--- EXCERPT ---

This article is a general overview of how to use the main features of SE Ranking for your Search Engine Optimisation (SEO) efforts.
It’s a Saturday afternoon, which is usually a family day. But this Saturday, my youngest daughter has a playmate around, my older kids are doing their own thing and the missus has a few jobs to do. So I’m sat in the garden with my laptop (to avoid the ultra-loud racket made by two six-year-olds) and have decided to finally get around to something I’ve been meaning to do for a while – write a tutorial about how to use SE Ranking.
I partly feel as though I’m reinventing the wheel – SE RAnking has some great faqs and guides already. But I think some people may appreciate the perspective of somebody that actually uses it regularly to make money.
In a nutshell, SE Ranking is an SEO tool like Ahrefs, SEMRush, Ubersuggest, Moz etc. However, in my opinion, it’s a lot better value for money than the others – for more info on this, check out my review here.
Anywho, let’s get to it…
Setting up a project
The first thing you will need to do is set up your website or ‘project’ in SE Ranking. This will establish the keywords you want to target, your competitors and the search engines that you want to optimise for.
Once you have logged in to SE Ranking, click the green ‘Create Project’ button in the top left.

--- SUPPLIED MATERIAL ---

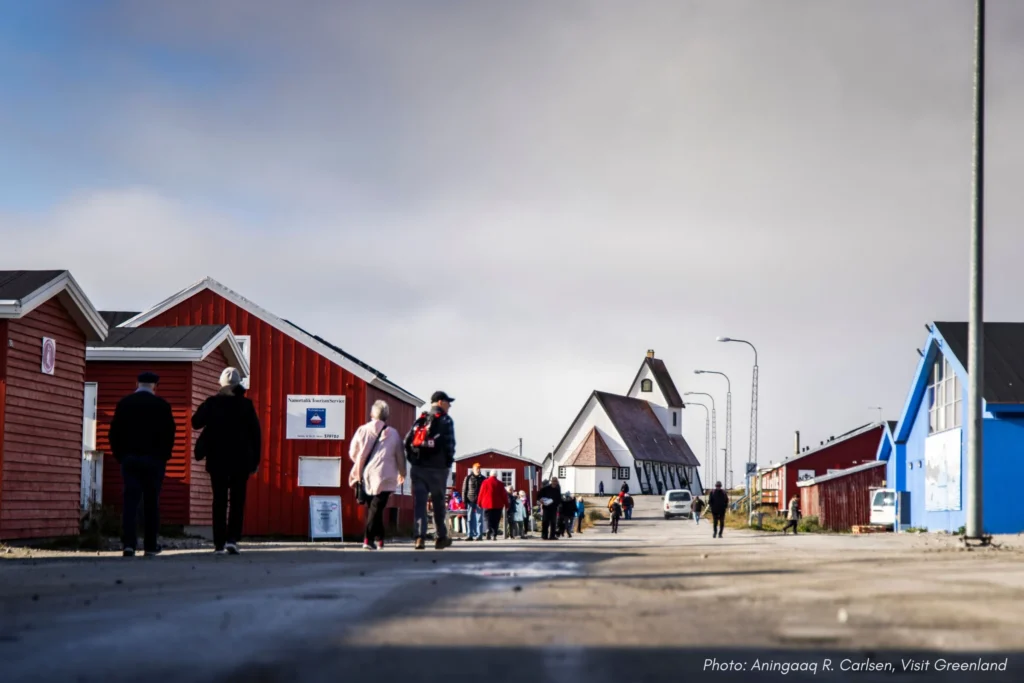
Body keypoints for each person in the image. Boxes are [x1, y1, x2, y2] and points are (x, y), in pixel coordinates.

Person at [192, 367, 262, 555]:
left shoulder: (212, 403)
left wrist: (210, 405)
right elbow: (256, 435)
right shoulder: (246, 405)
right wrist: (255, 461)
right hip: (241, 460)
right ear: (239, 385)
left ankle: (219, 543)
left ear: (221, 385)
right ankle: (232, 539)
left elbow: (195, 422)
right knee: (238, 500)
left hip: (217, 459)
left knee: (219, 500)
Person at [109, 371, 177, 558]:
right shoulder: (162, 406)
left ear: (137, 383)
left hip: (130, 458)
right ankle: (150, 545)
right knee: (151, 503)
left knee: (130, 501)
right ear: (155, 386)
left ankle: (129, 544)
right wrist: (164, 456)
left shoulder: (125, 403)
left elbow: (114, 432)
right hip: (154, 460)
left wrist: (120, 455)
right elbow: (170, 433)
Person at [348, 399, 406, 550]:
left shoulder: (362, 430)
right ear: (387, 416)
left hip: (365, 475)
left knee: (375, 508)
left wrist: (361, 462)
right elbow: (400, 455)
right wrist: (402, 472)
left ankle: (378, 539)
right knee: (377, 508)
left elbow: (353, 452)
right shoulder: (393, 433)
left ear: (372, 413)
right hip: (385, 476)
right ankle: (369, 539)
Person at [405, 391, 457, 550]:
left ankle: (419, 537)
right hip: (437, 469)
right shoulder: (446, 421)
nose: (450, 406)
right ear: (440, 402)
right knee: (438, 504)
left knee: (420, 503)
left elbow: (408, 442)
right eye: (448, 403)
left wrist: (414, 461)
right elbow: (450, 445)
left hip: (419, 468)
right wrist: (447, 464)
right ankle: (440, 537)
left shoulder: (421, 419)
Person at [478, 472, 508, 541]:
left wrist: (479, 502)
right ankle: (494, 535)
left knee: (487, 518)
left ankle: (488, 529)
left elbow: (481, 493)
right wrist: (506, 504)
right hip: (498, 505)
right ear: (496, 475)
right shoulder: (500, 483)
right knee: (496, 520)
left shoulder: (485, 482)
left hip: (486, 504)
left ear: (490, 475)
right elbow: (504, 495)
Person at [461, 462, 486, 541]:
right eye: (477, 468)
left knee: (479, 519)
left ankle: (479, 536)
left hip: (480, 501)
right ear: (473, 469)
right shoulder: (468, 478)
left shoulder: (483, 478)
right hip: (470, 500)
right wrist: (464, 500)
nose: (478, 470)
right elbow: (464, 490)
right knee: (469, 518)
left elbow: (485, 491)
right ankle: (470, 535)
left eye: (479, 468)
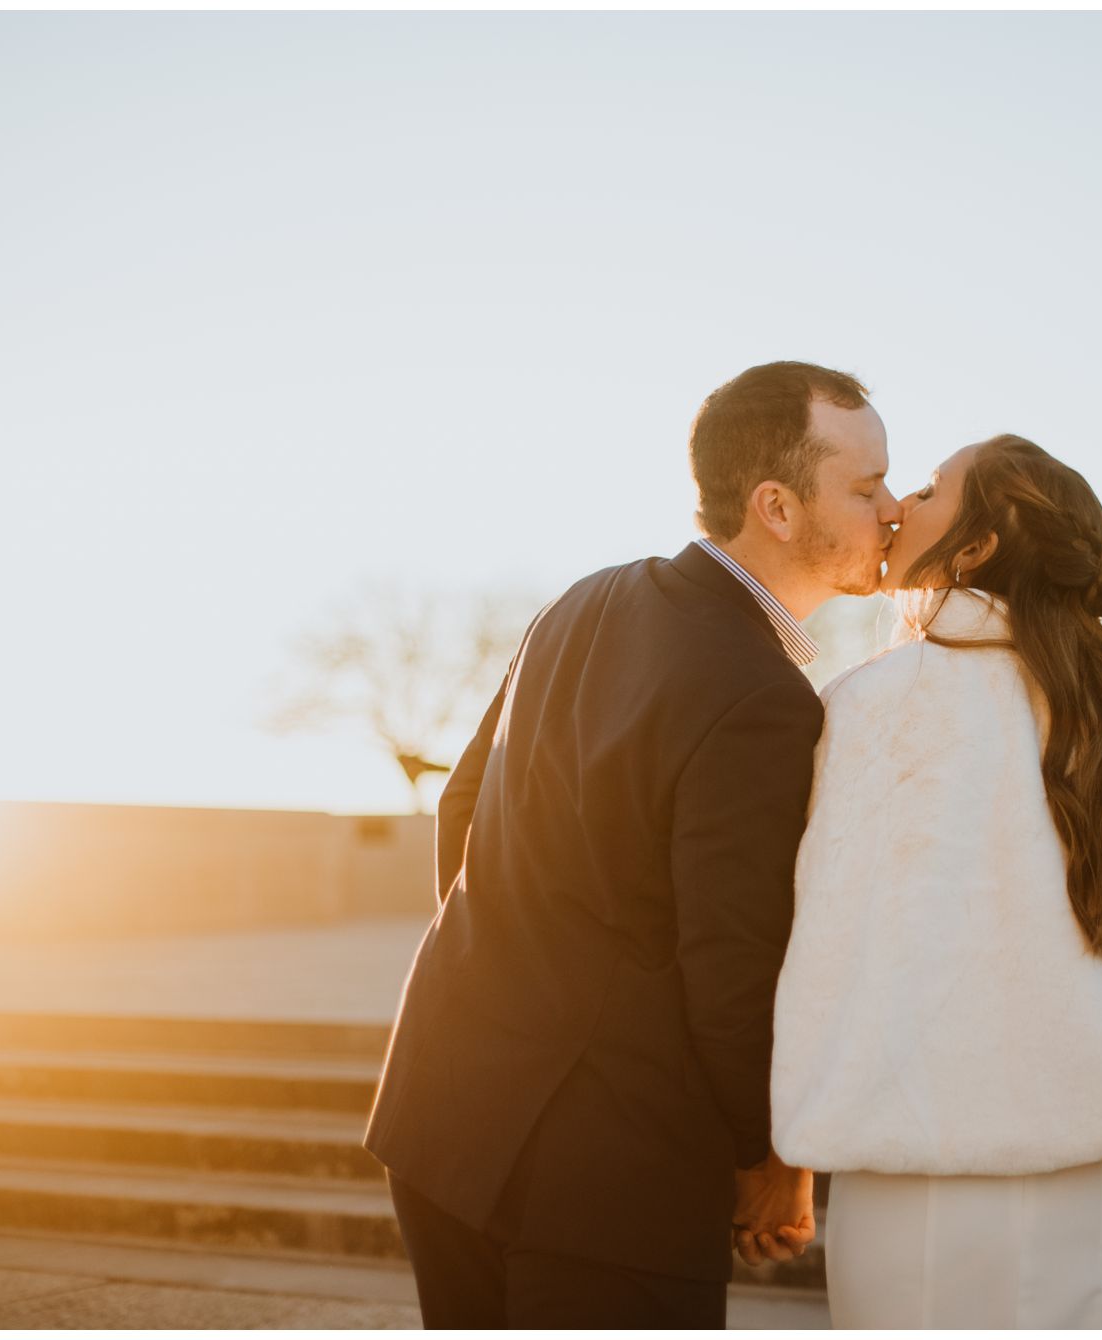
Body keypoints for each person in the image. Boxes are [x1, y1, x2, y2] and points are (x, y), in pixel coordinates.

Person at [362, 361, 902, 1328]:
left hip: (442, 1114)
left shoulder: (581, 599)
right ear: (776, 507)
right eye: (866, 488)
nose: (893, 509)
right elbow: (732, 967)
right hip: (605, 1178)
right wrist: (771, 1161)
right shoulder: (761, 697)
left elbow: (463, 811)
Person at [770, 433, 1102, 1329]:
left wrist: (779, 1151)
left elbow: (820, 944)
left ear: (973, 550)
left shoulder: (872, 705)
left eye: (929, 490)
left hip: (916, 1174)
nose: (900, 506)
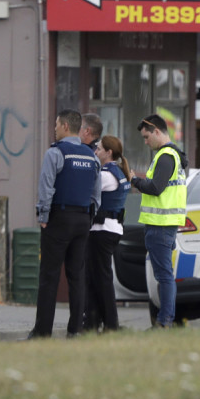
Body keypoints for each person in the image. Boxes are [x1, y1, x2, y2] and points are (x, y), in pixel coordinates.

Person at [28, 109, 101, 339]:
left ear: (66, 126)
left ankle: (42, 332)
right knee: (76, 277)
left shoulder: (56, 153)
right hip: (82, 221)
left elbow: (46, 187)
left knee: (49, 276)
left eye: (57, 125)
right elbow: (96, 194)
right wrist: (88, 217)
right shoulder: (92, 157)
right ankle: (75, 330)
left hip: (59, 219)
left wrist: (43, 216)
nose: (55, 129)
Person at [129, 114, 188, 327]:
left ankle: (164, 321)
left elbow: (155, 188)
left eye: (146, 137)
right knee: (165, 275)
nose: (146, 142)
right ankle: (165, 320)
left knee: (164, 276)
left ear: (156, 131)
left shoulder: (165, 156)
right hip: (165, 224)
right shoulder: (173, 155)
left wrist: (134, 180)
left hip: (160, 225)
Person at [84, 135, 131, 332]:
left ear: (109, 153)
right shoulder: (119, 172)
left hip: (101, 231)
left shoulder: (105, 175)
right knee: (97, 277)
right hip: (112, 229)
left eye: (99, 149)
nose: (96, 152)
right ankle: (95, 322)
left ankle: (110, 324)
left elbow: (85, 191)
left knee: (100, 278)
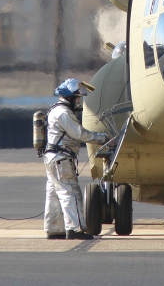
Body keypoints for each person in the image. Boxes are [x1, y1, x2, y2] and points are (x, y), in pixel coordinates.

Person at [43, 78, 113, 240]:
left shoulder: (55, 110)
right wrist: (104, 138)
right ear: (69, 97)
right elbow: (79, 134)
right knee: (71, 192)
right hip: (61, 158)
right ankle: (76, 228)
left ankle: (54, 229)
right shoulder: (64, 113)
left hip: (52, 158)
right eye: (78, 98)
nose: (79, 101)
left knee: (53, 193)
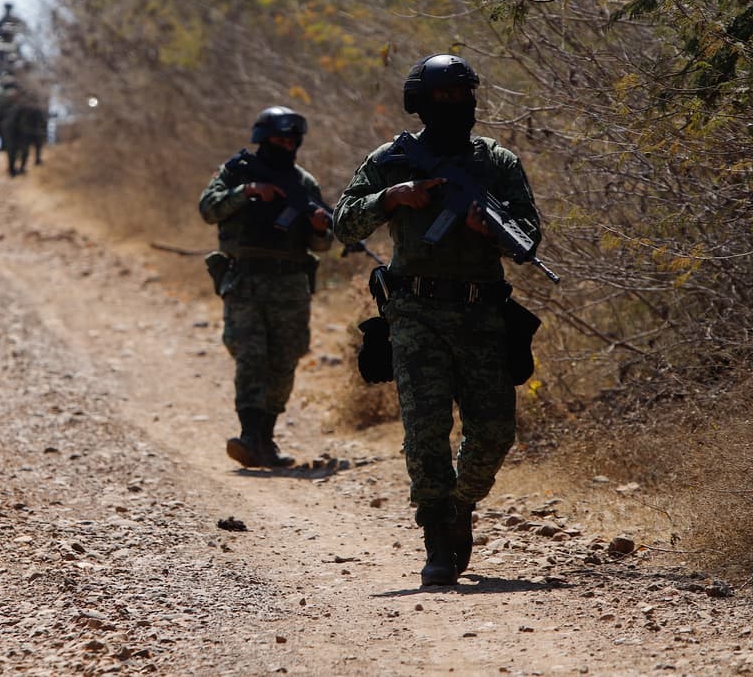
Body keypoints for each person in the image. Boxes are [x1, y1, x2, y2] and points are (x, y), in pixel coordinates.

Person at [332, 53, 543, 586]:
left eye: (463, 96)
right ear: (421, 103)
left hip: (482, 313)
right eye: (444, 97)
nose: (456, 105)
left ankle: (459, 505)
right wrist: (392, 196)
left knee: (494, 432)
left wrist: (489, 229)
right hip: (415, 312)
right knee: (425, 432)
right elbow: (343, 222)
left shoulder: (495, 162)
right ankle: (435, 542)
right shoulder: (394, 158)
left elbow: (527, 235)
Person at [198, 107, 332, 469]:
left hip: (290, 283)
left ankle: (266, 439)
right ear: (262, 138)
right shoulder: (237, 171)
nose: (286, 145)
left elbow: (321, 246)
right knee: (250, 355)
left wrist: (320, 226)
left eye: (292, 140)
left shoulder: (303, 183)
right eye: (279, 139)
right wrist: (247, 192)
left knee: (284, 359)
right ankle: (249, 435)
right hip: (245, 280)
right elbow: (208, 209)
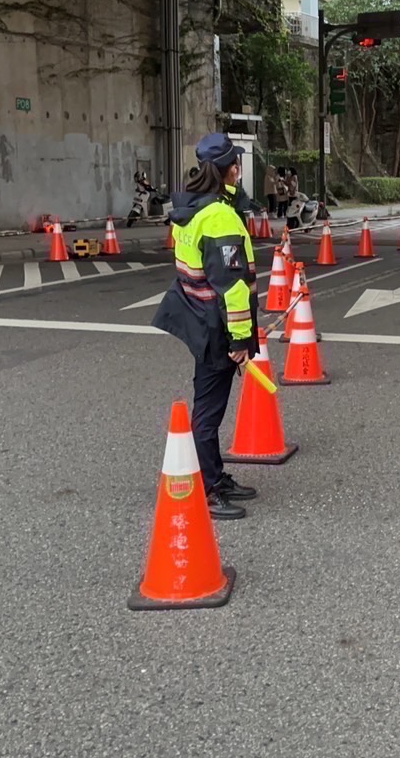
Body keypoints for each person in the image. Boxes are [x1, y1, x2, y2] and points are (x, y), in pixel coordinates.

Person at [153, 133, 260, 520]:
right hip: (217, 325)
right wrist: (240, 339)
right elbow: (232, 286)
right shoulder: (218, 216)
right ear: (232, 169)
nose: (240, 169)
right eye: (238, 164)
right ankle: (207, 488)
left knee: (207, 404)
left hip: (198, 315)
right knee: (208, 412)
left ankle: (215, 475)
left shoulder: (194, 207)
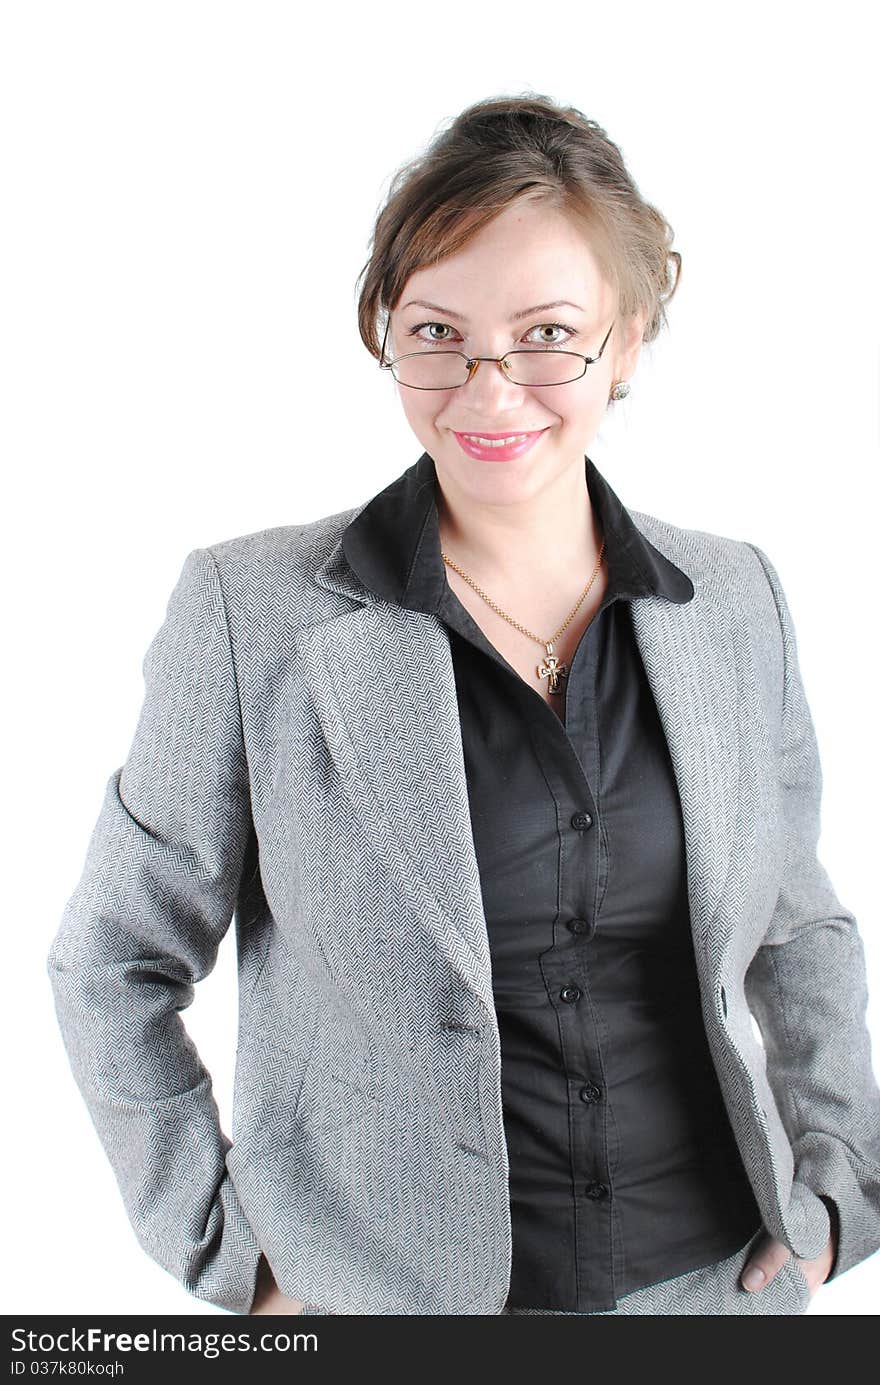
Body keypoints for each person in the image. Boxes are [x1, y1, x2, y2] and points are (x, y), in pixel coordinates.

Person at [47, 93, 880, 1317]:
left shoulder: (732, 598)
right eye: (437, 331)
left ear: (631, 339)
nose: (490, 391)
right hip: (383, 1302)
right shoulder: (251, 611)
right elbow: (113, 959)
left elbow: (798, 932)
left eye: (549, 333)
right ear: (387, 330)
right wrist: (236, 1260)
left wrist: (837, 1193)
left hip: (712, 1288)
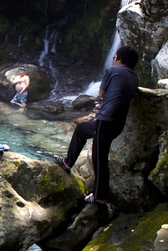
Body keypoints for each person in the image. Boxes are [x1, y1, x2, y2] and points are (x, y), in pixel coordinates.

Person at [55, 45, 141, 205]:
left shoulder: (112, 71)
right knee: (81, 129)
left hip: (106, 120)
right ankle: (68, 162)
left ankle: (100, 196)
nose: (113, 59)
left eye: (115, 57)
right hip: (117, 123)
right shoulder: (135, 78)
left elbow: (100, 94)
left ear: (119, 59)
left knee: (99, 157)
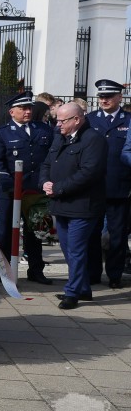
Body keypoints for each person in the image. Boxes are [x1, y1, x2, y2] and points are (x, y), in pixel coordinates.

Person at [41, 102, 106, 309]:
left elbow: (89, 173)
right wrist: (45, 182)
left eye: (62, 120)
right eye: (57, 120)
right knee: (68, 249)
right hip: (61, 204)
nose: (58, 124)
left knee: (76, 249)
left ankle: (72, 292)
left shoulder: (93, 139)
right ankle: (83, 287)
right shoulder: (60, 137)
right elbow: (47, 163)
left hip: (83, 205)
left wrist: (58, 188)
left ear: (76, 119)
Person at [0, 93, 54, 286]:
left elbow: (50, 157)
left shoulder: (43, 129)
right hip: (9, 190)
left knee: (36, 231)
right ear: (12, 112)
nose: (27, 112)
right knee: (5, 231)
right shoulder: (1, 133)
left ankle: (36, 270)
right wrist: (6, 180)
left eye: (29, 108)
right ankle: (4, 270)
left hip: (35, 190)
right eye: (23, 108)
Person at [87, 79, 131, 290]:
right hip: (92, 187)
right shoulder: (89, 119)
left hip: (119, 186)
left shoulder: (128, 120)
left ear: (120, 97)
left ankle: (115, 274)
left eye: (109, 96)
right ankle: (93, 273)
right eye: (101, 96)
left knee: (117, 235)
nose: (104, 100)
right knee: (91, 233)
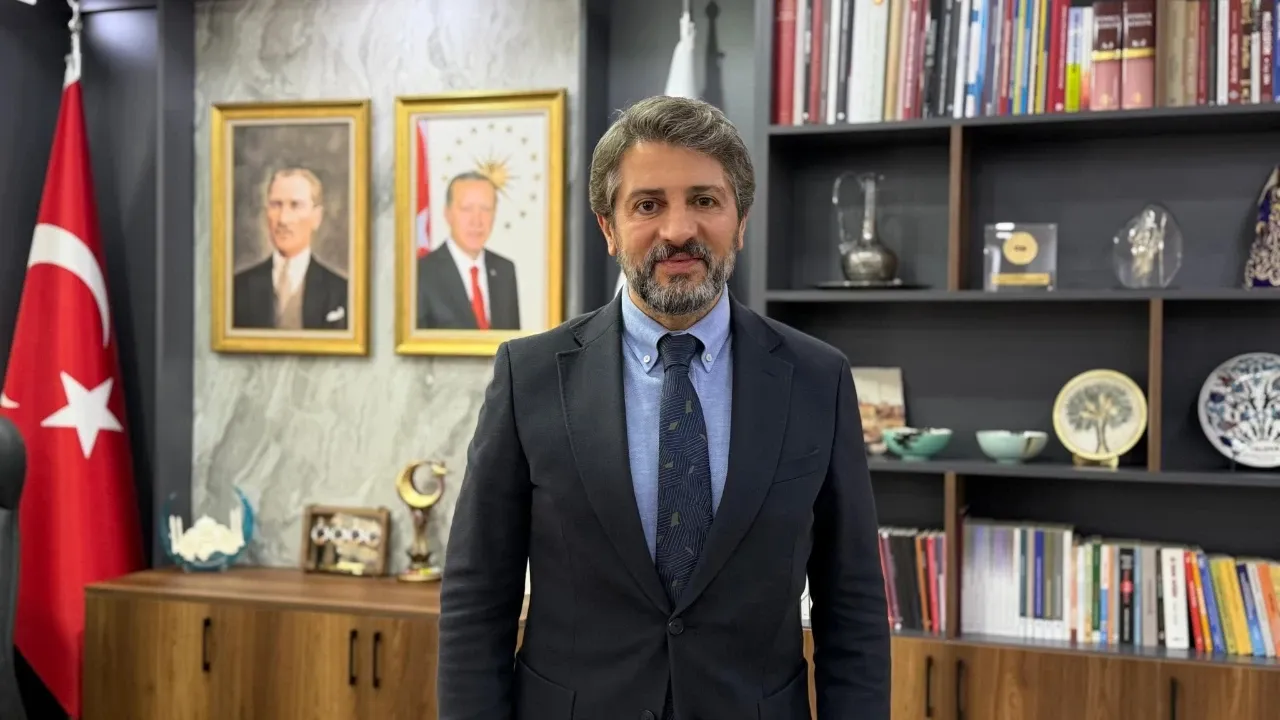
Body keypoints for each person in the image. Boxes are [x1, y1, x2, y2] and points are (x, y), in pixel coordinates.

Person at [437, 96, 890, 720]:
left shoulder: (817, 379)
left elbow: (853, 605)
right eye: (648, 205)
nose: (678, 230)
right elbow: (478, 596)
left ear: (741, 220)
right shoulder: (530, 376)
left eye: (704, 200)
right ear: (608, 228)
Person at [232, 167, 349, 330]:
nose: (283, 219)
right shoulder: (237, 289)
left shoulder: (342, 292)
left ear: (316, 217)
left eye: (295, 205)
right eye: (276, 205)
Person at [416, 171, 521, 330]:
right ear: (447, 214)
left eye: (486, 209)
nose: (476, 221)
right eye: (466, 209)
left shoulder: (505, 270)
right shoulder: (422, 273)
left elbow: (514, 341)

---

- _EXERCISE_: Please answer from the SE Ranking tutorial: after logging in, which button starts a new project, and where is it? The items play no part in this work.

- _ANSWER TO THIS EXERCISE_: The green "Create Project" button in the top left.